DESCRIPTION OF THE TASK: Copy all the lines of the listing below exactly. Skip the images.

PROVIDED ENTRIES:
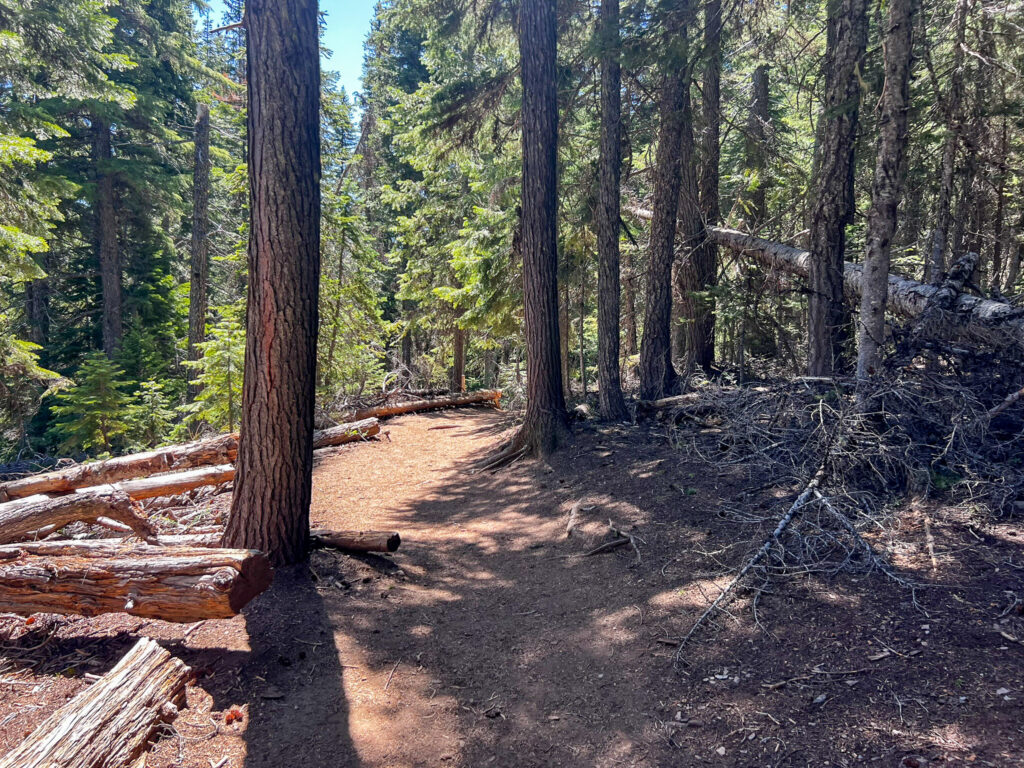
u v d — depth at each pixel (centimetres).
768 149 1233
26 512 494
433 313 2236
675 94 1087
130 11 1917
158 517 746
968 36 981
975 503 468
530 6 923
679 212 1266
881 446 512
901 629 346
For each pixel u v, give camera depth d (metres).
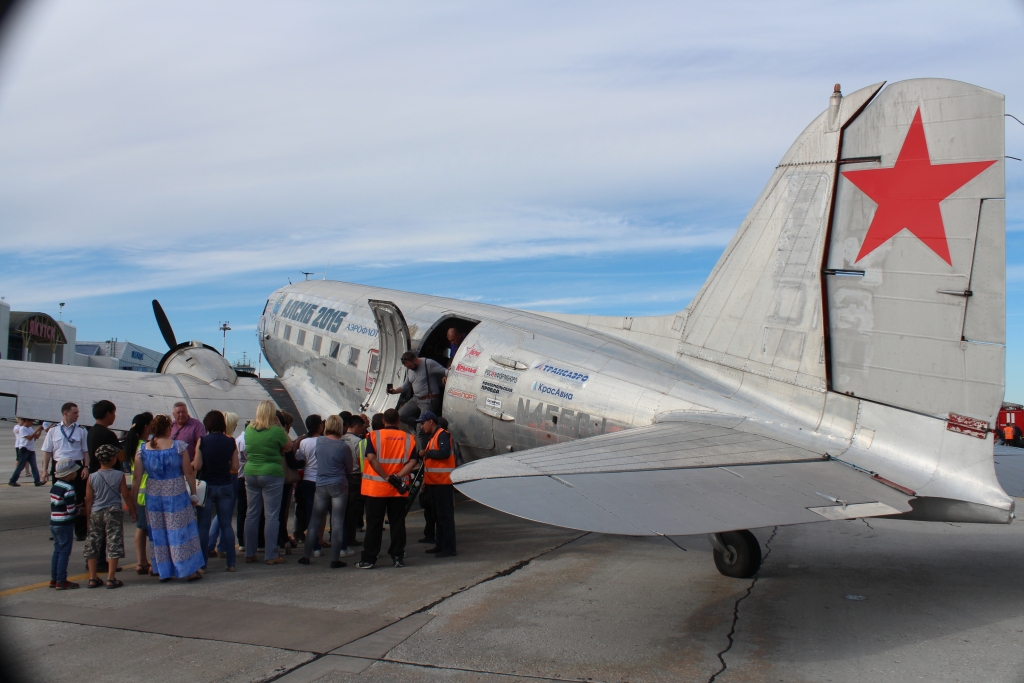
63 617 5.78
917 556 8.38
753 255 7.46
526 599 6.42
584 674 4.63
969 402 5.85
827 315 6.70
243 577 7.25
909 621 5.79
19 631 5.43
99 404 7.56
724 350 7.64
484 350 9.77
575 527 3.94
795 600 6.41
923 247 6.23
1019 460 7.43
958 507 5.61
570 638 5.34
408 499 7.91
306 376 13.83
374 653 5.00
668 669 4.72
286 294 15.62
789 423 6.72
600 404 8.23
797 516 4.48
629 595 6.57
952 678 4.56
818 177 6.93
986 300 5.91
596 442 6.10
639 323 8.98
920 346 6.15
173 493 6.93
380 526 7.70
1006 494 5.56
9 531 9.48
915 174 6.35
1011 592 6.71
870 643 5.24
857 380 6.44
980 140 6.08
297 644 5.17
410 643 5.21
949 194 6.16
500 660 4.88
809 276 6.88
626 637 5.37
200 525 7.58
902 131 6.45
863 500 4.97
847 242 6.66
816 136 6.99
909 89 6.44
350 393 12.53
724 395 7.38
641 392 7.97
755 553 7.19
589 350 8.91
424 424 8.34
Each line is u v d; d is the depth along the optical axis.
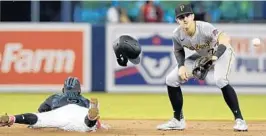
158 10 49.31
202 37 26.30
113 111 35.75
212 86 45.38
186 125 29.08
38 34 45.88
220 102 40.53
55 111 25.98
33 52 45.97
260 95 45.34
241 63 45.41
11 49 45.94
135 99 42.16
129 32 45.72
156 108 37.34
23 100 41.41
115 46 27.30
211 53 26.83
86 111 26.09
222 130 27.20
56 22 48.06
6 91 46.03
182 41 26.73
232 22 49.25
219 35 26.33
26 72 45.97
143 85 45.78
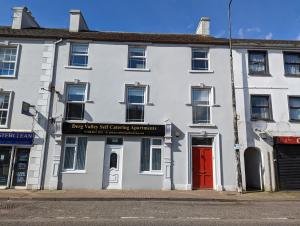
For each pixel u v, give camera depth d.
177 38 18.22
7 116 15.79
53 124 15.90
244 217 8.67
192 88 17.08
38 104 16.08
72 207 10.26
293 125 16.81
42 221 7.82
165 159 15.83
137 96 16.88
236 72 17.34
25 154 15.66
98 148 15.84
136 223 7.67
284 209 10.35
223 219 8.32
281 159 16.39
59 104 16.22
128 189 15.40
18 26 18.33
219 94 16.92
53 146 15.64
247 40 18.34
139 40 17.42
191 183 15.73
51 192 14.01
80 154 15.92
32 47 16.92
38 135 15.66
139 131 15.97
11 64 16.80
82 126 15.80
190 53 17.53
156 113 16.47
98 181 15.47
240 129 16.56
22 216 8.52
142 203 11.45
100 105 16.41
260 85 17.23
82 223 7.63
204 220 8.14
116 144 16.09
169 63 17.27
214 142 16.28
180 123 16.42
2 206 10.33
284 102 17.11
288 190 15.99
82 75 16.75
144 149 16.19
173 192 14.55
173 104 16.66
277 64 17.67
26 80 16.39
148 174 15.70
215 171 15.95
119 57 17.20
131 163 15.78
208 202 12.17
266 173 16.17
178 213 9.22
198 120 16.73
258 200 12.79
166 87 16.89
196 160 16.25
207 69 17.53
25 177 15.41
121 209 9.90
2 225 7.32
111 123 16.00
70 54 17.17
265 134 16.48
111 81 16.78
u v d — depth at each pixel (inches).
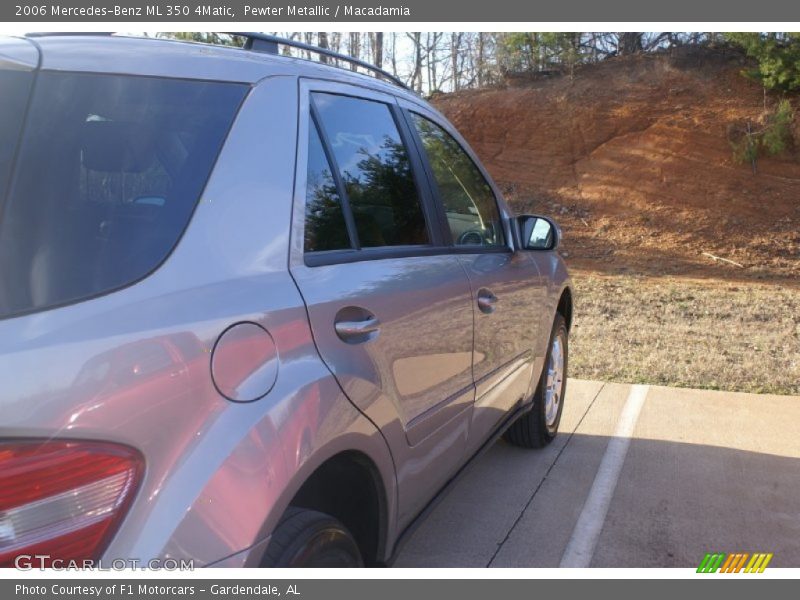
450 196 131.3
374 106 113.3
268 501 66.0
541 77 782.5
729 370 266.5
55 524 53.9
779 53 645.9
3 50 72.4
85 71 74.9
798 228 567.8
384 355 90.4
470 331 120.0
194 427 62.9
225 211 74.5
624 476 171.2
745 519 150.3
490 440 141.9
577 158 676.1
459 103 748.6
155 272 65.7
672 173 634.2
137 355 59.8
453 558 132.3
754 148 622.2
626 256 544.1
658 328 339.0
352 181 99.7
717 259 534.0
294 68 95.7
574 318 359.9
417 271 105.4
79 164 68.1
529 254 163.0
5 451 51.8
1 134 65.8
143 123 74.4
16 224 61.3
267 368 70.7
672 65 731.4
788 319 360.5
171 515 59.4
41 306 58.1
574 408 223.9
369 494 91.7
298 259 81.7
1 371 52.8
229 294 70.1
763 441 195.8
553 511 152.8
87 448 55.2
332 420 76.7
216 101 81.0
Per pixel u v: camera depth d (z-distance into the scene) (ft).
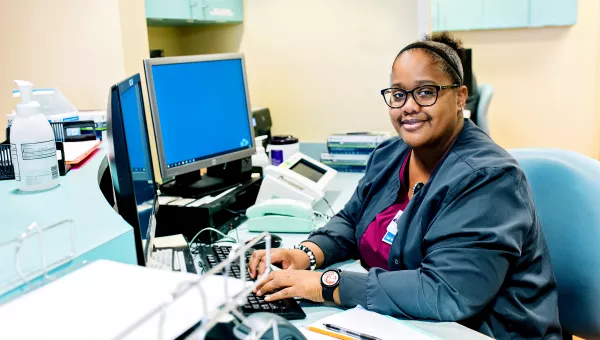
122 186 3.48
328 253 4.75
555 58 13.38
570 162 4.44
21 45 7.01
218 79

REPLY:
u v d — depth at each pixel (centimetres).
768 149 1233
26 512 494
433 313 2236
675 94 1087
130 11 1917
158 517 746
968 36 981
975 503 468
530 6 923
679 212 1266
881 446 512
901 629 346
For each pixel u v, give camera depth d (metres).
63 617 5.78
917 556 8.38
753 255 7.46
526 599 6.42
584 674 4.63
969 402 5.85
827 315 6.70
243 577 7.25
909 621 5.79
19 631 5.43
99 404 7.56
724 350 7.64
484 350 9.77
575 527 3.94
795 600 6.41
923 247 6.23
1019 460 7.43
958 507 5.61
570 638 5.34
408 499 7.91
306 376 13.83
374 653 5.00
668 669 4.72
286 294 15.62
789 423 6.72
600 404 8.23
797 516 4.48
629 595 6.57
952 678 4.56
818 177 6.93
986 300 5.91
596 442 6.10
639 323 8.98
920 346 6.15
173 493 6.93
380 526 7.70
1006 494 5.56
9 531 9.48
915 174 6.35
1011 592 6.71
870 643 5.24
857 380 6.44
980 140 6.08
297 644 5.17
410 643 5.21
949 194 6.16
500 660 4.88
809 276 6.88
626 637 5.37
200 525 7.58
902 131 6.45
863 500 4.97
847 242 6.66
816 136 6.99
909 89 6.44
350 393 12.53
724 395 7.38
641 392 7.97
755 553 7.19
589 350 8.91
424 424 8.34
Each line is u v d; d is the depth along the optical axis.
158 10 49.31
202 37 26.30
113 111 35.75
212 86 45.38
186 125 29.08
38 34 45.88
220 102 40.53
55 111 25.98
33 52 45.97
260 95 45.34
241 63 45.41
11 49 45.94
135 99 42.16
129 32 45.72
156 108 37.34
23 100 41.41
115 46 27.30
211 53 26.83
86 111 26.09
222 130 27.20
56 22 48.06
6 91 46.03
182 41 26.73
232 22 49.25
219 35 26.33
26 72 45.97
143 85 45.78
For each pixel u v, give camera depth d.
177 38 18.22
7 116 15.79
53 124 15.90
244 217 8.67
192 88 17.08
38 104 16.08
72 207 10.26
293 125 16.81
42 221 7.82
165 159 15.83
137 96 16.88
236 72 17.34
25 154 15.66
98 148 15.84
136 223 7.67
284 209 10.35
223 219 8.32
281 159 16.39
59 104 16.22
128 189 15.40
18 26 18.33
219 94 16.92
53 146 15.64
247 40 18.34
139 40 17.42
191 183 15.73
51 192 14.01
80 154 15.92
32 47 16.92
38 135 15.66
139 131 15.97
11 64 16.80
82 126 15.80
190 53 17.53
156 113 16.47
98 181 15.47
240 129 16.56
22 216 8.52
142 203 11.45
100 105 16.41
260 85 17.23
82 223 7.63
204 220 8.14
116 144 16.09
169 63 17.27
214 142 16.28
180 123 16.42
2 206 10.33
284 102 17.11
288 190 15.99
82 75 16.75
144 149 16.19
173 192 14.55
173 104 16.66
277 64 17.67
26 80 16.39
148 174 15.70
215 171 15.95
119 57 17.20
131 163 15.78
208 202 12.17
266 173 16.17
178 213 9.22
198 120 16.73
258 200 12.79
166 87 16.89
196 160 16.25
207 69 17.53
25 177 15.41
121 209 9.90
2 225 7.32
111 123 16.00
70 54 17.17
265 134 16.48
111 81 16.78
u v d — depth at each pixel (inches).
450 196 131.3
374 106 113.3
268 501 66.0
541 77 782.5
729 370 266.5
55 524 53.9
779 53 645.9
3 50 72.4
85 71 74.9
798 228 567.8
384 355 90.4
470 331 120.0
194 427 62.9
225 211 74.5
624 476 171.2
745 519 150.3
490 440 141.9
577 158 676.1
459 103 748.6
155 272 65.7
672 173 634.2
137 355 59.8
453 558 132.3
754 148 622.2
626 256 544.1
658 328 339.0
352 181 99.7
717 259 534.0
294 68 95.7
574 318 359.9
417 271 105.4
79 164 68.1
529 254 163.0
5 451 51.8
1 134 65.8
143 123 74.4
16 224 61.3
267 368 70.7
672 65 731.4
788 319 360.5
171 515 59.4
41 306 58.1
574 408 223.9
369 494 91.7
298 259 81.7
1 371 52.8
229 294 70.1
763 441 195.8
553 511 152.8
87 448 55.2
332 420 76.7
216 101 81.0
Per pixel u v: camera depth d (z-distance into the scene) (ft).
122 186 3.48
328 253 4.75
555 58 13.38
570 162 4.44
21 45 7.01
218 79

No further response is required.